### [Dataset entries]
________
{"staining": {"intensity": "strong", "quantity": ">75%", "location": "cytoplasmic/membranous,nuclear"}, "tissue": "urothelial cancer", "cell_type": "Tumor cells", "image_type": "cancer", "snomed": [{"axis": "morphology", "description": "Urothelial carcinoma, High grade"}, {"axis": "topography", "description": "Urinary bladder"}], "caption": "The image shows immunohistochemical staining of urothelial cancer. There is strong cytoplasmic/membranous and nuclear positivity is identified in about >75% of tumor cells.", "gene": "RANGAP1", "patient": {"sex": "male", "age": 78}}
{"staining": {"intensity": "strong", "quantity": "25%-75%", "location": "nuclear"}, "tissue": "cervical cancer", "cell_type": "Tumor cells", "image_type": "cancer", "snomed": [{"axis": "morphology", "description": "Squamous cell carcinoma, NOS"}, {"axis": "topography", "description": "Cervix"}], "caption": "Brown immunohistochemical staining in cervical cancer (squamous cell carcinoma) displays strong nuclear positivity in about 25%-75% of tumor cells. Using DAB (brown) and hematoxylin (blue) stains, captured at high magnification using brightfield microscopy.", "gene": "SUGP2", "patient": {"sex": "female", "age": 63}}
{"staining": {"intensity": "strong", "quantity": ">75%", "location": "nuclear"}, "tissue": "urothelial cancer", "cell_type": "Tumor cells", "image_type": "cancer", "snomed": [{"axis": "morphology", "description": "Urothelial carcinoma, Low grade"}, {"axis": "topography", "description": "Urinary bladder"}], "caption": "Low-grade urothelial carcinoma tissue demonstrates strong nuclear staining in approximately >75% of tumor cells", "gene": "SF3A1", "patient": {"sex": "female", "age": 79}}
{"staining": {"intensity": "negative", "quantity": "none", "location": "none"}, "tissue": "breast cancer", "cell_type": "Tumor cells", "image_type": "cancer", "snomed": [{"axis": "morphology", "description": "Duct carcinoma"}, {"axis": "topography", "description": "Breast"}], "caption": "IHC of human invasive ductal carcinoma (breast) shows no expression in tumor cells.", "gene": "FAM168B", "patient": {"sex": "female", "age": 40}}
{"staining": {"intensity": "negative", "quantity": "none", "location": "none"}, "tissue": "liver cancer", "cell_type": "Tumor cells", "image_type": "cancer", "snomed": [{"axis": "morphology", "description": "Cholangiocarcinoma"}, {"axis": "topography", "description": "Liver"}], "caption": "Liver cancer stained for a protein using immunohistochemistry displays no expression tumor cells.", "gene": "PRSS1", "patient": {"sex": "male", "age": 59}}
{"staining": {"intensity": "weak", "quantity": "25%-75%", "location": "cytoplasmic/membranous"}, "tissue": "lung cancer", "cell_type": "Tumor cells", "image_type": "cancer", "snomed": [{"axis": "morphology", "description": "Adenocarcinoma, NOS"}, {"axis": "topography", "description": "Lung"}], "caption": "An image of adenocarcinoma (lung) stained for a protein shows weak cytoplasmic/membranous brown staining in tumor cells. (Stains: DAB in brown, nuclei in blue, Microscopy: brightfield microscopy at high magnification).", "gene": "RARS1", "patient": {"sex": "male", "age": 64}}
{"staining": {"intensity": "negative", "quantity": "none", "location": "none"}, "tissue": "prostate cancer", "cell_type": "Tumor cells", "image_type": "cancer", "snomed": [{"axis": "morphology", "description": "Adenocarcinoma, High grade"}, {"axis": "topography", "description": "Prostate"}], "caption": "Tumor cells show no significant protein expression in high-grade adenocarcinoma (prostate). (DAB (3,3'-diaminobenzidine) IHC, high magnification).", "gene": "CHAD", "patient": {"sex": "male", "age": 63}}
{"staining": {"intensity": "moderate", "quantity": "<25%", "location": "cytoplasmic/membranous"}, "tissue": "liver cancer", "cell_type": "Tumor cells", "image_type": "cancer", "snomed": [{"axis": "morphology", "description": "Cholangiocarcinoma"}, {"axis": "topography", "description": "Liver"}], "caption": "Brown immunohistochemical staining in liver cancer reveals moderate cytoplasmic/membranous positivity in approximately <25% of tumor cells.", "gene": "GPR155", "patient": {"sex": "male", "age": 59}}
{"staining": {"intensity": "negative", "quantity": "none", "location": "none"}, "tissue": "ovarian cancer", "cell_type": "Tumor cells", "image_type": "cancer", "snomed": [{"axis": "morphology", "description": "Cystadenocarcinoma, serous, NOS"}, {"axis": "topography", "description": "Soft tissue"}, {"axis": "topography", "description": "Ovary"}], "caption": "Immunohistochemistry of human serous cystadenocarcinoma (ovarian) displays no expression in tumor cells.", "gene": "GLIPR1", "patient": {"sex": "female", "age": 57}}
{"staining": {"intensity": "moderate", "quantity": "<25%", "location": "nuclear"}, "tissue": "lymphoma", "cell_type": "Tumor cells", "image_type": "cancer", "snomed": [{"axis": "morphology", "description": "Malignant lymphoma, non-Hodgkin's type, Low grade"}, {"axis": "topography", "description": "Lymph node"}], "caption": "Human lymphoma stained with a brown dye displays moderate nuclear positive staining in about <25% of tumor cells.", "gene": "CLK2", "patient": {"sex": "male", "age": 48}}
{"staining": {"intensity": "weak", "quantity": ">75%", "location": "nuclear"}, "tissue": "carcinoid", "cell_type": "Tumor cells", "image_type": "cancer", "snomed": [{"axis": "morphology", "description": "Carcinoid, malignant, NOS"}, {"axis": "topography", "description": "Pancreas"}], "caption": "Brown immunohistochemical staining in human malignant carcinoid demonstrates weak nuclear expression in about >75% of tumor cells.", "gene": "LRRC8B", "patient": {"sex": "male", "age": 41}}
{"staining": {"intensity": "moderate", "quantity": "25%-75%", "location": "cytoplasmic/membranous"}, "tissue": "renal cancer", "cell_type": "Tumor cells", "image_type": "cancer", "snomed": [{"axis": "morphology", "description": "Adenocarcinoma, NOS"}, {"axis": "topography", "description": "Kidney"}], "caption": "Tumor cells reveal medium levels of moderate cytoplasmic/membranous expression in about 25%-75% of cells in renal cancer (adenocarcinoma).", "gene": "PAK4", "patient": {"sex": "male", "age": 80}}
________
### [What to do]
An exact retyping of every line in the records is needed.

### [Result of this exercise]
{"staining": {"intensity": "strong", "quantity": ">75%", "location": "cytoplasmic/membranous,nuclear"}, "tissue": "urothelial cancer", "cell_type": "Tumor cells", "image_type": "cancer", "snomed": [{"axis": "morphology", "description": "Urothelial carcinoma, High grade"}, {"axis": "topography", "description": "Urinary bladder"}], "caption": "The image shows immunohistochemical staining of urothelial cancer. There is strong cytoplasmic/membranous and nuclear positivity is identified in about >75% of tumor cells.", "gene": "RANGAP1", "patient": {"sex": "male", "age": 78}}
{"staining": {"intensity": "strong", "quantity": "25%-75%", "location": "nuclear"}, "tissue": "cervical cancer", "cell_type": "Tumor cells", "image_type": "cancer", "snomed": [{"axis": "morphology", "description": "Squamous cell carcinoma, NOS"}, {"axis": "topography", "description": "Cervix"}], "caption": "Brown immunohistochemical staining in cervical cancer (squamous cell carcinoma) displays strong nuclear positivity in about 25%-75% of tumor cells. Using DAB (brown) and hematoxylin (blue) stains, captured at high magnification using brightfield microscopy.", "gene": "SUGP2", "patient": {"sex": "female", "age": 63}}
{"staining": {"intensity": "strong", "quantity": ">75%", "location": "nuclear"}, "tissue": "urothelial cancer", "cell_type": "Tumor cells", "image_type": "cancer", "snomed": [{"axis": "morphology", "description": "Urothelial carcinoma, Low grade"}, {"axis": "topography", "description": "Urinary bladder"}], "caption": "Low-grade urothelial carcinoma tissue demonstrates strong nuclear staining in approximately >75% of tumor cells", "gene": "SF3A1", "patient": {"sex": "female", "age": 79}}
{"staining": {"intensity": "negative", "quantity": "none", "location": "none"}, "tissue": "breast cancer", "cell_type": "Tumor cells", "image_type": "cancer", "snomed": [{"axis": "morphology", "description": "Duct carcinoma"}, {"axis": "topography", "description": "Breast"}], "caption": "IHC of human invasive ductal carcinoma (breast) shows no expression in tumor cells.", "gene": "FAM168B", "patient": {"sex": "female", "age": 40}}
{"staining": {"intensity": "negative", "quantity": "none", "location": "none"}, "tissue": "liver cancer", "cell_type": "Tumor cells", "image_type": "cancer", "snomed": [{"axis": "morphology", "description": "Cholangiocarcinoma"}, {"axis": "topography", "description": "Liver"}], "caption": "Liver cancer stained for a protein using immunohistochemistry displays no expression tumor cells.", "gene": "PRSS1", "patient": {"sex": "male", "age": 59}}
{"staining": {"intensity": "weak", "quantity": "25%-75%", "location": "cytoplasmic/membranous"}, "tissue": "lung cancer", "cell_type": "Tumor cells", "image_type": "cancer", "snomed": [{"axis": "morphology", "description": "Adenocarcinoma, NOS"}, {"axis": "topography", "description": "Lung"}], "caption": "An image of adenocarcinoma (lung) stained for a protein shows weak cytoplasmic/membranous brown staining in tumor cells. (Stains: DAB in brown, nuclei in blue, Microscopy: brightfield microscopy at high magnification).", "gene": "RARS1", "patient": {"sex": "male", "age": 64}}
{"staining": {"intensity": "negative", "quantity": "none", "location": "none"}, "tissue": "prostate cancer", "cell_type": "Tumor cells", "image_type": "cancer", "snomed": [{"axis": "morphology", "description": "Adenocarcinoma, High grade"}, {"axis": "topography", "description": "Prostate"}], "caption": "Tumor cells show no significant protein expression in high-grade adenocarcinoma (prostate). (DAB (3,3'-diaminobenzidine) IHC, high magnification).", "gene": "CHAD", "patient": {"sex": "male", "age": 63}}
{"staining": {"intensity": "moderate", "quantity": "<25%", "location": "cytoplasmic/membranous"}, "tissue": "liver cancer", "cell_type": "Tumor cells", "image_type": "cancer", "snomed": [{"axis": "morphology", "description": "Cholangiocarcinoma"}, {"axis": "topography", "description": "Liver"}], "caption": "Brown immunohistochemical staining in liver cancer reveals moderate cytoplasmic/membranous positivity in approximately <25% of tumor cells.", "gene": "GPR155", "patient": {"sex": "male", "age": 59}}
{"staining": {"intensity": "negative", "quantity": "none", "location": "none"}, "tissue": "ovarian cancer", "cell_type": "Tumor cells", "image_type": "cancer", "snomed": [{"axis": "morphology", "description": "Cystadenocarcinoma, serous, NOS"}, {"axis": "topography", "description": "Soft tissue"}, {"axis": "topography", "description": "Ovary"}], "caption": "Immunohistochemistry of human serous cystadenocarcinoma (ovarian) displays no expression in tumor cells.", "gene": "GLIPR1", "patient": {"sex": "female", "age": 57}}
{"staining": {"intensity": "moderate", "quantity": "<25%", "location": "nuclear"}, "tissue": "lymphoma", "cell_type": "Tumor cells", "image_type": "cancer", "snomed": [{"axis": "morphology", "description": "Malignant lymphoma, non-Hodgkin's type, Low grade"}, {"axis": "topography", "description": "Lymph node"}], "caption": "Human lymphoma stained with a brown dye displays moderate nuclear positive staining in about <25% of tumor cells.", "gene": "CLK2", "patient": {"sex": "male", "age": 48}}
{"staining": {"intensity": "weak", "quantity": ">75%", "location": "nuclear"}, "tissue": "carcinoid", "cell_type": "Tumor cells", "image_type": "cancer", "snomed": [{"axis": "morphology", "description": "Carcinoid, malignant, NOS"}, {"axis": "topography", "description": "Pancreas"}], "caption": "Brown immunohistochemical staining in human malignant carcinoid demonstrates weak nuclear expression in about >75% of tumor cells.", "gene": "LRRC8B", "patient": {"sex": "male", "age": 41}}
{"staining": {"intensity": "moderate", "quantity": "25%-75%", "location": "cytoplasmic/membranous"}, "tissue": "renal cancer", "cell_type": "Tumor cells", "image_type": "cancer", "snomed": [{"axis": "morphology", "description": "Adenocarcinoma, NOS"}, {"axis": "topography", "description": "Kidney"}], "caption": "Tumor cells reveal medium levels of moderate cytoplasmic/membranous expression in about 25%-75% of cells in renal cancer (adenocarcinoma).", "gene": "PAK4", "patient": {"sex": "male", "age": 80}}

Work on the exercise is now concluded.